Give all the entries below as a two-column CSV with the columns entry_text and answer, one row per entry. Put each entry's text and its answer in one quoted field apiece, with line breaks replaced by spaces.

= Beginning of Section =

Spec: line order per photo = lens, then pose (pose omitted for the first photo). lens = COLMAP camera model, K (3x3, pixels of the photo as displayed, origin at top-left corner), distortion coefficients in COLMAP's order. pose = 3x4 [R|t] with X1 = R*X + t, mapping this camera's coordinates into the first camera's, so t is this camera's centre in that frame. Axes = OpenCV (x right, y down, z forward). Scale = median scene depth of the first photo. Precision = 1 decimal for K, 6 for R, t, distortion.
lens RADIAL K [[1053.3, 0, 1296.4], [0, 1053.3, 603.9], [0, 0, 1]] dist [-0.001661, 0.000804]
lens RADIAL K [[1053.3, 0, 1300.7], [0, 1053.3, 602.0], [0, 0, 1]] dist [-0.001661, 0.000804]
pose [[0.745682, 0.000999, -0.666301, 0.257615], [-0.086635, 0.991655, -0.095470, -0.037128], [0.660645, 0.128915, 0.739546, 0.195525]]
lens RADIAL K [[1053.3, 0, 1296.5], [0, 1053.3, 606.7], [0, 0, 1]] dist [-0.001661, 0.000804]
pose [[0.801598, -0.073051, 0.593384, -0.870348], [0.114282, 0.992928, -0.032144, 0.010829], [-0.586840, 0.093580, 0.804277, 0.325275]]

= End of Section =

Result of this exercise:
entry_text,answer
"Spec: line order per photo = lens, then pose (pose omitted for the first photo). lens = COLMAP camera model, K (3x3, pixels of the photo as displayed, origin at top-left corner), distortion coefficients in COLMAP's order. pose = 3x4 [R|t] with X1 = R*X + t, mapping this camera's coordinates into the first camera's, so t is this camera's centre in that frame. Axes = OpenCV (x right, y down, z forward). Scale = median scene depth of the first photo. Precision = 1 decimal for K, 6 for R, t, distortion.","lens RADIAL K [[1053.3, 0, 1296.4], [0, 1053.3, 603.9], [0, 0, 1]] dist [-0.001661, 0.000804] lens RADIAL K [[1053.3, 0, 1300.7], [0, 1053.3, 602.0], [0, 0, 1]] dist [-0.001661, 0.000804] pose [[0.745682, 0.000999, -0.666301, 0.257615], [-0.086635, 0.991655, -0.095470, -0.037128], [0.660645, 0.128915, 0.739546, 0.195525]] lens RADIAL K [[1053.3, 0, 1296.5], [0, 1053.3, 606.7], [0, 0, 1]] dist [-0.001661, 0.000804] pose [[0.801598, -0.073051, 0.593384, -0.870348], [0.114282, 0.992928, -0.032144, 0.010829], [-0.586840, 0.093580, 0.804277, 0.325275]]"